Diese Umdeutung des Antifaschismus betrieb das Bündnis „München ist bunt“ bereits am antifaschistischen Kampftag am 9. November, der zu einem Tag gegen Extremismus umgedeutet werden sollte (wir berichteten). So werden Teile der Bewegung gegen Rechts von den bürgerlichen Hegemonieapparaten – parteinahen Vereinen, Kirchen, Hilfsorganisationen, Bürokratien der Gewerkschaften und pro-zionistischen Linken – selbst in den Rechtsruck umgeleitet.
Für einen Antifaschismus von unten
Lichtermeere sind eine tragische Wiederholung der Geschichte, als in den 1990ern ebenfalls hunderttausende Menschen mit Lichtern auf die Straße gingen, während Nazis mordeten. Gleichzeitig wurde von Union und SPD die de-facto-Abschaffung des individuellen Asylrechts mit dem „Asylkompromiss“ beschlossen und damit eine Forderung der Rechten erfüllt. Wir sehen jetzt ähnliches mit neuen Abschiebegesetzen und Forderungen nach völliger formaler Abschaffung des Asylrechts, Wasser auf den Mühlen der Rechten.
Aus dieser Geschichte müssen wir lernen. Dass FFF München nach einer zunächst ziemlich linken – und deutlich größeren – Demo vor dem bürgerlichen Druck eingeknickt ist und den Rechtsruck mitmacht, gegen den sie angetreten war, ist ebenso peinlich wie ärgerlich. Es ist aber kein Grund für Antifaschist:innen selbst in Pessimismus zu verfallen.
Das Phänomen der Proteste gegen Rechts ist noch offen, es handelte sich um eine besonders konservative Momentaufnahme auf der Theresienwiese. Insgesamt ist die Protestbewegung vor allem eines: widersprüchlich.
So gibt es ebenso linke Momente in der Bewegung. Beispielsweise fand auch in Bremen eine „anti-extremistische“ Hetze gegen die Kundgebung gegen Rechts statt, allerdings war es dennoch möglich, mit Kritik am Rechtsruck aller Parteien – auch der in Bremen für den Rechtsruck mitverantwortlichen DIE LINKE – aufzutreten, und Anklagen der Kürzungspolitik und der Unterstützung des Genozids in Gaza zu verbinden. Die größte Gefahr für den antifaschistischen Kampf wäre es momentan, der Bewegung den Rücken zu kehren, sich von falschen Vorwürfen aus den Demos und Kundgebungen vertreiben zu lassen – damit ließe man die „Anti-Extremist:innen“ ihr Spiel spielen und schöne Reden gegen die AfD schwingen, während sie „in großem Stil abschieben“ (Olaf Scholz).

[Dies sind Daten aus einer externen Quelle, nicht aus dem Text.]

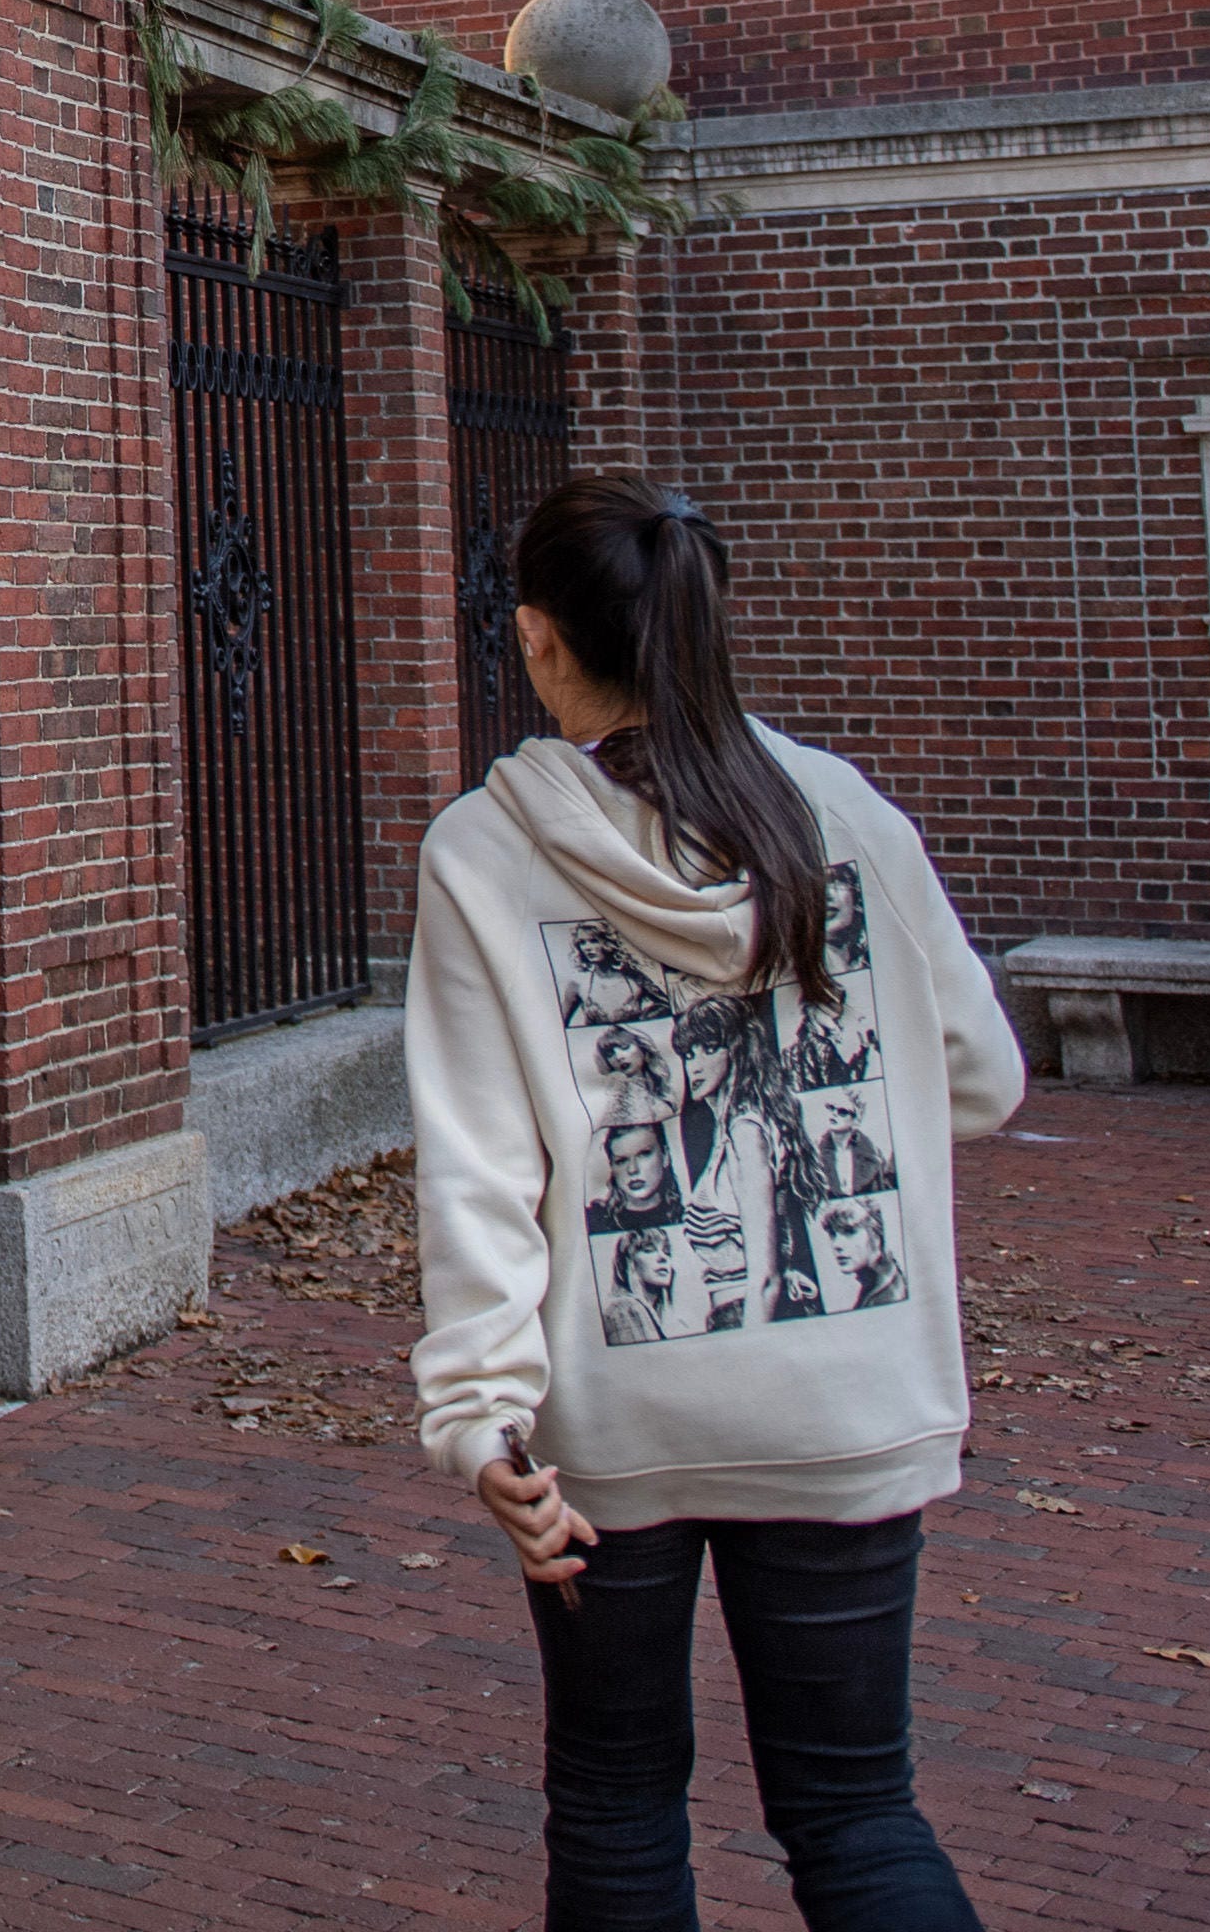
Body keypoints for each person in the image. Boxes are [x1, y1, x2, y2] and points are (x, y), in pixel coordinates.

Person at [407, 475, 1025, 1929]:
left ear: (537, 638)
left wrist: (480, 1414)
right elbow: (984, 1080)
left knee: (619, 1806)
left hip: (616, 1425)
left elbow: (483, 1165)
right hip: (847, 1384)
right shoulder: (840, 815)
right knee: (861, 1815)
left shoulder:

Je näher die Wahlen im Osten rücken, desto notwendiger ist das Einüben von Massendemonstrationen und politischen Streiks. Eine kleine Probe für einen politischen Streik findet am 21. März mit einer 15-minütigen Arbeitsniederlegung in Köln statt. Im Kampf gegen mögliche Regierungsbeteiligungen der AfD mit den „demokratischen Parteien“ müssen wir uns genau solche Methoden aneignen und sie ausweiten zu Betriebsversammlungen in der Perspektive, das Land lahmzulegen, um eine Beteiligung von Faschist:innen in Regierungen zu verhindern.
Für die gewerkschaftliche Mobilisierung gegen die AfD und Versammlungen in Betrieben ist es nötig, selbst Beispiele zu setzen und nicht auf die Trägheit der Apparate zu warten. Eine endlose Debatte über politischen Streik in Gremien trägt nicht zum Kampf gegen Nazis bei. Betriebsrät:innen und Gewerkschafter:innen sind jetzt überall gefragt, selbständige Aktionen gegen Rechtsruck, Kürzungen und Militarisierung zu erproben – mit einer Massenbewegung gegen Rechts im Rücken.